Task
Convert the text lines of the listing below into a JSON list of strings with one string per line. Skip any blank lines and leave out the pictures.

--- Start of Source material ---

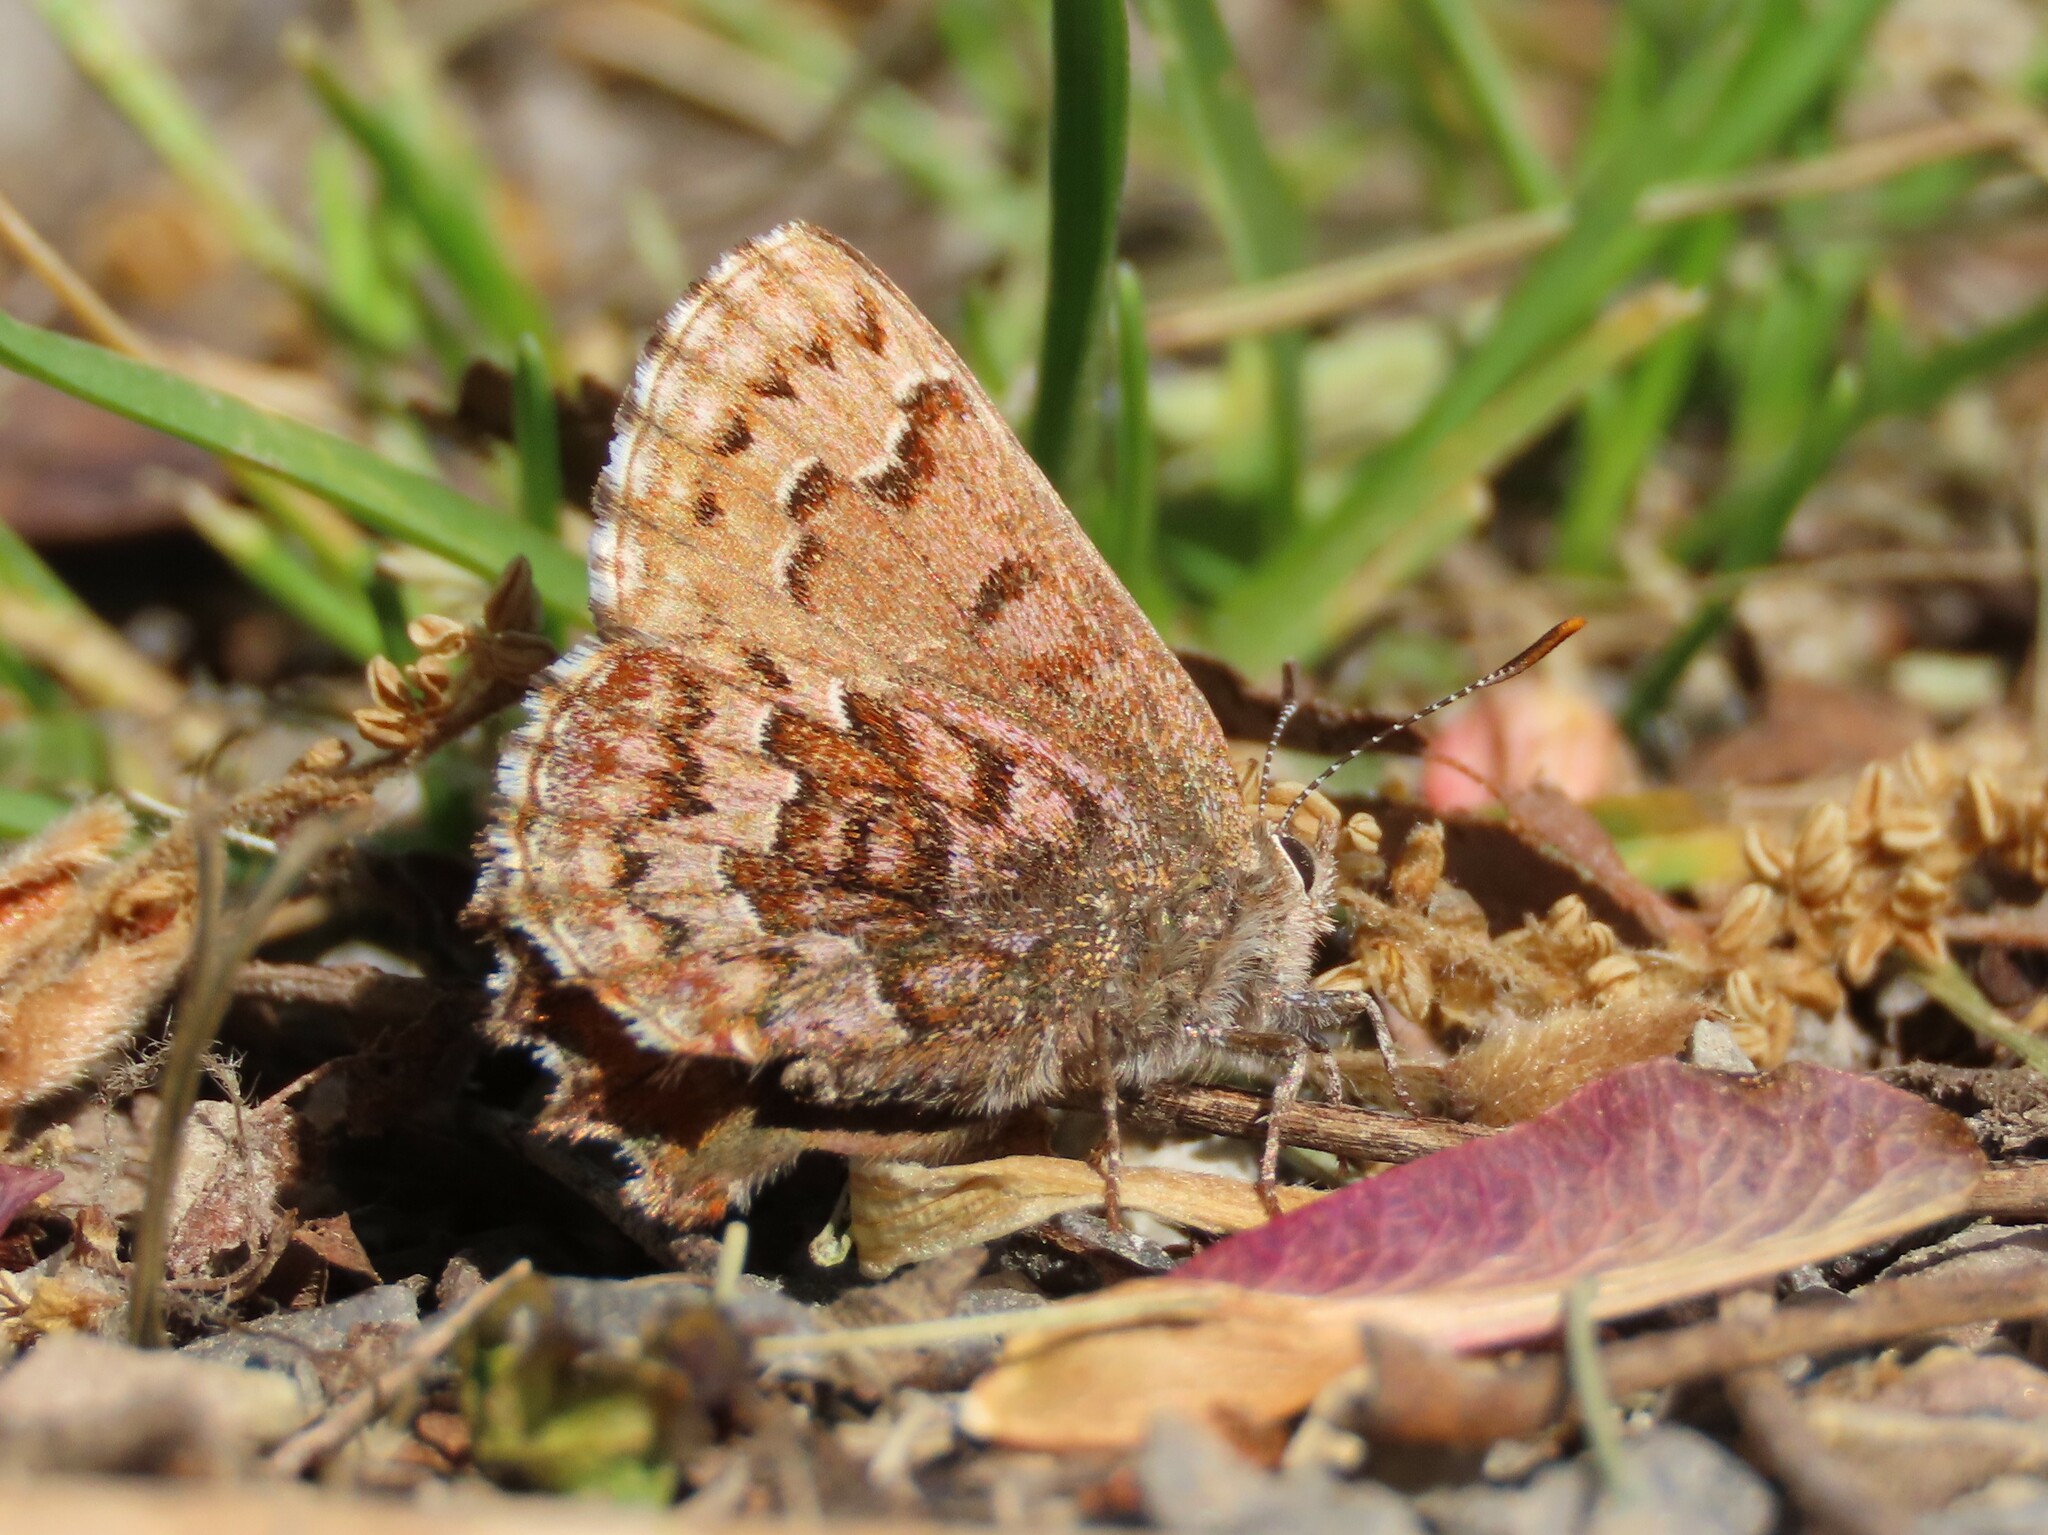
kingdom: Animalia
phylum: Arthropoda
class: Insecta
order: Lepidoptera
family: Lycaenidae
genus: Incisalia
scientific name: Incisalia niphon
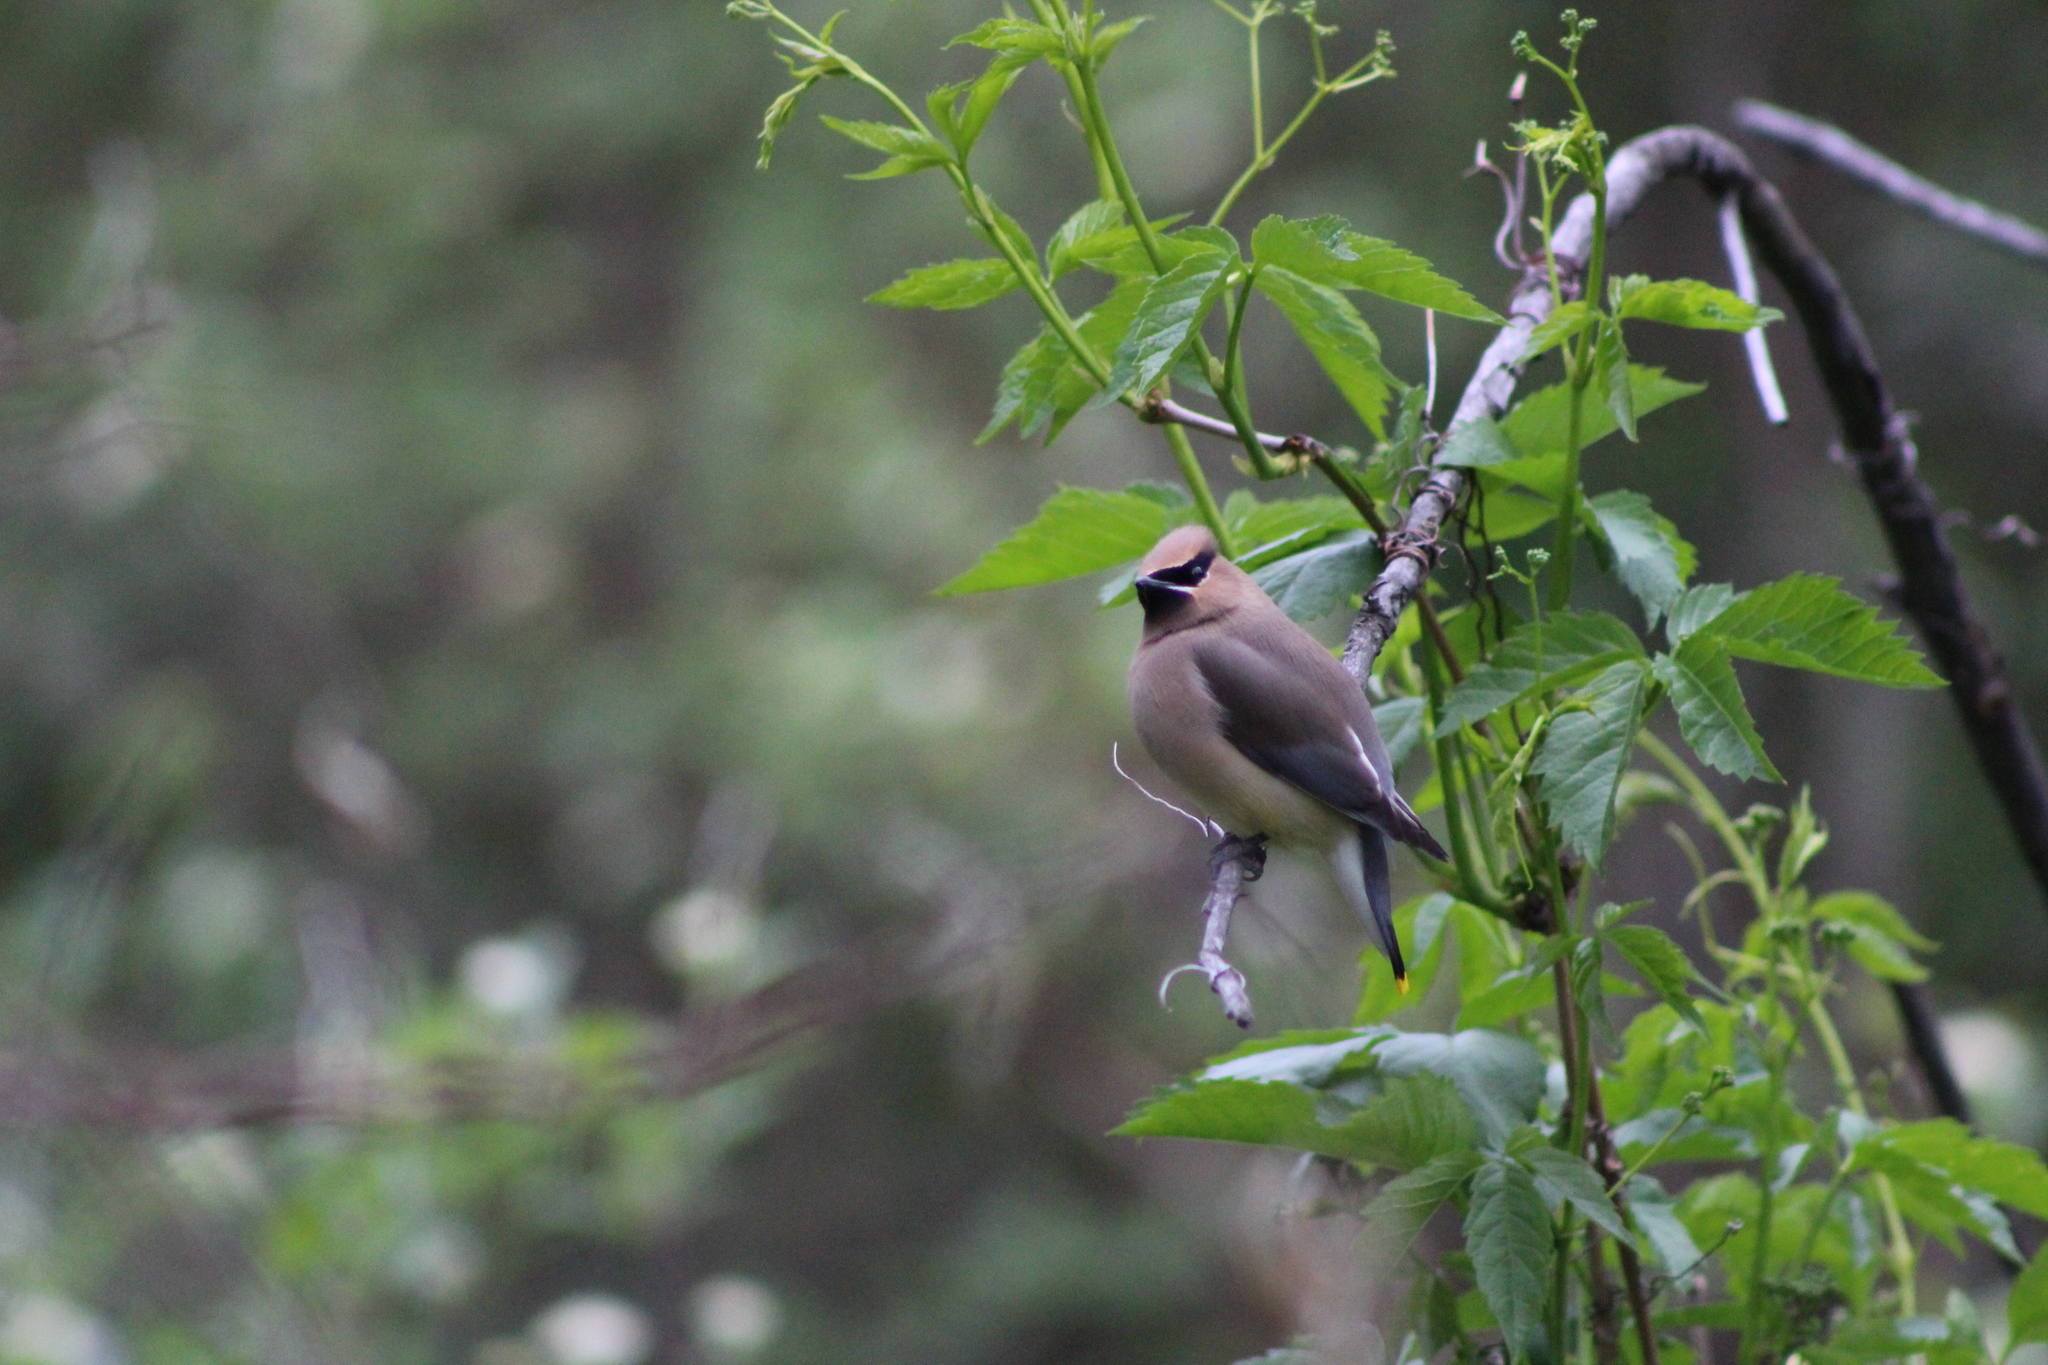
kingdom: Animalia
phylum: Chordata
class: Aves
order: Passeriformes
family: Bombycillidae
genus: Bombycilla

--- End of Source material ---

Solution
[
  "kingdom: Animalia",
  "phylum: Arthropoda",
  "class: Insecta",
  "order: Lepidoptera",
  "family: Lycaenidae",
  "genus: Incisalia",
  "scientific name: Incisalia niphon",
  "kingdom: Animalia",
  "phylum: Chordata",
  "class: Aves",
  "order: Passeriformes",
  "family: Bombycillidae",
  "genus: Bombycilla"
]